== Text segment ==
08 May 2006

"Darkness cannot overcome light"

Diary of a mad white woman:

Enough. I throw my hands in the air, shrug my shoulders in tense hostility, in desperation. I can't believe any of this anymore. Sometimes even my own game is revealed to me as such a deception, a ridiculous farce.

But we play, we strap knives to our bodies and run at one another:I love you! I love you, screaming in anger and with furrowed brows.

I love you, really I do.

This is just me, in my own insane little way, admitting that I'm at a loss, and I just don't get it.


On a completely different note. This is the new music I'm listening to tonight. It just arrived in the mail today in a small brown padded envelope. It is an ache of beauty, I feel like I have heard it already one thousand times on the first go around, and it makes everything seem a little less dark.
===
== Recorded data ==
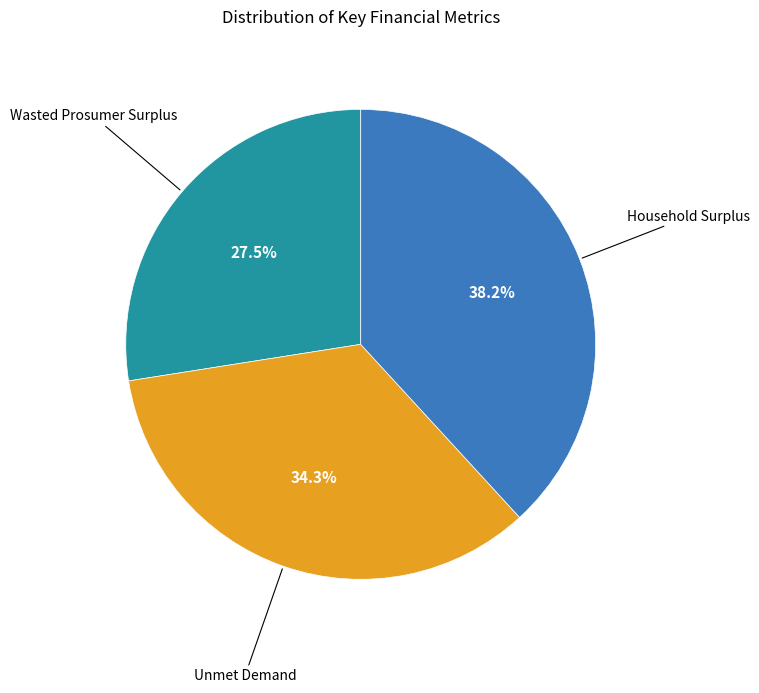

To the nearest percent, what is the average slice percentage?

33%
===
**What you need to do:**
(1) Answer these questions about the diary entry:
(a) What date heads it?
(b) What does the writer say "we strap" to our bodies?
(c) How did the new music arrive?
(2) Summarize the diary entry in two sentences.

**Task results:**
(1)
(a) 08 May 2006
(b) Knives
(c) In the mail that day, in a small brown padded envelope

(2) The writer voices exasperation, saying they can no longer believe any of this, that even their own game seems a deception and a farce, and that they are at a loss. Turning to a different note, the writer describes new music that arrived in the mail that day as an ache of beauty that makes everything seem a little less dark.